If the swimming reptiles of the Mesozoic era are your thing, the Carnegie has a nice collection of those, too, among them several types of ichthyosaur. Good examples of Cretaceous fish like Xiphactinus and Pachyrhizodus hang in a glass wall display, and a beautiful fossil plesiosaur named Dolichorhynchops is shown chasing down the aquatic bird Hesperornis. There is also a very cool ancient turtle Protostega, whose very large fossil was quite popular with my children.
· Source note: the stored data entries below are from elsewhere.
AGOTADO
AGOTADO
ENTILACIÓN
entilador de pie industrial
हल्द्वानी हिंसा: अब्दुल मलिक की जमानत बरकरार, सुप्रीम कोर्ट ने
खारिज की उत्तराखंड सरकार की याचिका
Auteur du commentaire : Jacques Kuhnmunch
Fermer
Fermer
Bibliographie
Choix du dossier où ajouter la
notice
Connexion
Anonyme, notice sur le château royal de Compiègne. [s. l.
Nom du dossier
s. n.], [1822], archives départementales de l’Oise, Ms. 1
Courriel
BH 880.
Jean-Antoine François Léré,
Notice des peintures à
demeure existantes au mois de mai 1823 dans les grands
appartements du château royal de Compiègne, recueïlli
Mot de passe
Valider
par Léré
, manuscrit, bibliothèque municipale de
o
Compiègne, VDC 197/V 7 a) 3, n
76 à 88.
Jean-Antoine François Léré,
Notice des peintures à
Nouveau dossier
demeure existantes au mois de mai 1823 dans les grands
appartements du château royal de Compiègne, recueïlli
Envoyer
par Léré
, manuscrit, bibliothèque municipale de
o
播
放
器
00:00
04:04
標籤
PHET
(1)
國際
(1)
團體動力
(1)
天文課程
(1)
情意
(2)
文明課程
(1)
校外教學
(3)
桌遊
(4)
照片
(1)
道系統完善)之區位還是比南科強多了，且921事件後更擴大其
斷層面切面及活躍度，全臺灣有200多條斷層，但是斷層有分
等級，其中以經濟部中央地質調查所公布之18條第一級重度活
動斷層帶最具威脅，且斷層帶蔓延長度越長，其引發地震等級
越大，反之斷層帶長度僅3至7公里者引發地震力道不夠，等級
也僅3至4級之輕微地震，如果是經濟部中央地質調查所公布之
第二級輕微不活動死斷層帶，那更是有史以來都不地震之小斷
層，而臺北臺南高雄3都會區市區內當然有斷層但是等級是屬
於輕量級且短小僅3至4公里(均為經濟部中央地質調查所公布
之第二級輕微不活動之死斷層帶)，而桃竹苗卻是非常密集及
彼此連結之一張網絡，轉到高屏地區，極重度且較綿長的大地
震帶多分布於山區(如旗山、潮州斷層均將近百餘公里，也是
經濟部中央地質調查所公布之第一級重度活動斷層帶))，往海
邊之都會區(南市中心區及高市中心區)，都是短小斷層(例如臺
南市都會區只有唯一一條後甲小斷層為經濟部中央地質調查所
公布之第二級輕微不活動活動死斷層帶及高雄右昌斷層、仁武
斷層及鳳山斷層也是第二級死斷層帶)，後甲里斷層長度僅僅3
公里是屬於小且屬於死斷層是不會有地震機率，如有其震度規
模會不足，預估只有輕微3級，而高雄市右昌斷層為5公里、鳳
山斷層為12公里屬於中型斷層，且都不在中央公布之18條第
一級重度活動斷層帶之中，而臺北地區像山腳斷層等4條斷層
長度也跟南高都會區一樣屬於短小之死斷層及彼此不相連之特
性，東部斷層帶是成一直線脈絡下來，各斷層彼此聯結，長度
WHAT IF I DON’T LIKE DINOSAURS?
If you aren’t interested in dinosaurs, the Carnegie Museum of Art is literally on the other side of the massive building. It is one of the oldest contemporary art museums in the nation, and it has many wonderful exhibits. The area around the museum is lively as well; it is in the middle of the busy Oakland section of town, and very close to the campuses of both the University of Pittsburgh and Carnegie Mellon University.
WHAT COULD BE BETTER?
I’m thinking…I’m thinking. Boy, I don’t know. The Carnegie Museum of Natural History is a world-class dinosaur museum that has so many great displays that are interesting, important, and visually appealing that it is hard to think of anything that could reasonably be better. The museum has created a wonderfully immersive environment in which to display their great collection, and it is a memorable place to visit.
DID MY CHILDREN ENJOY THEIR VISIT?
The displays at Carnegie are awesome to young guests: few museums display not one but two giant sauropods. Some museums have a T. rex, few display two of them. And they look like they are fighting! For my youngest son, this scene is re-enacted virtually every time he plays with his dinosaur toys. In short, the Carnegie is the type of dinosaur museum that a lot of children dream about. In the dinosaur hall is a space called Bonehunters Quarry, a large dig pit that children can spend time hunting for “fossils” with brushes and small shovels. The first time we went to the Carnegie Museum, we had a very difficult time getting my oldest son to leave it and go see the dinosaurs. But once he saw the dinosaurs, he quickly stopped complaining about having to leave!
OVERALL RATING: Carnegie Museum of Natural History, Pittsburgh, PA: 46.0/50
Rating Aspects of the Museum’s Dinosaur Displays:
Number of Dinosaurs on Display: (10 out of 10)
Fossil Displays/Creativity/Visual Layout/Overall Scene: (9.5 out of 10)
Unique/New/Famous/Important Fossils on Display: (9.5 out of 10)
Educational Materials/Display Information/Signage: (9 out of 10)
Activities/Play Areas for Children: (8 out of 10)
Overall Rating Information:
40-50: Exellent, one of North America’s top museums.
32-39.5: Very Good, well worth spending half a day.
25-31.5: Good, worth spending a couple hours.
Below 25: Hopefully, a museum on the way up!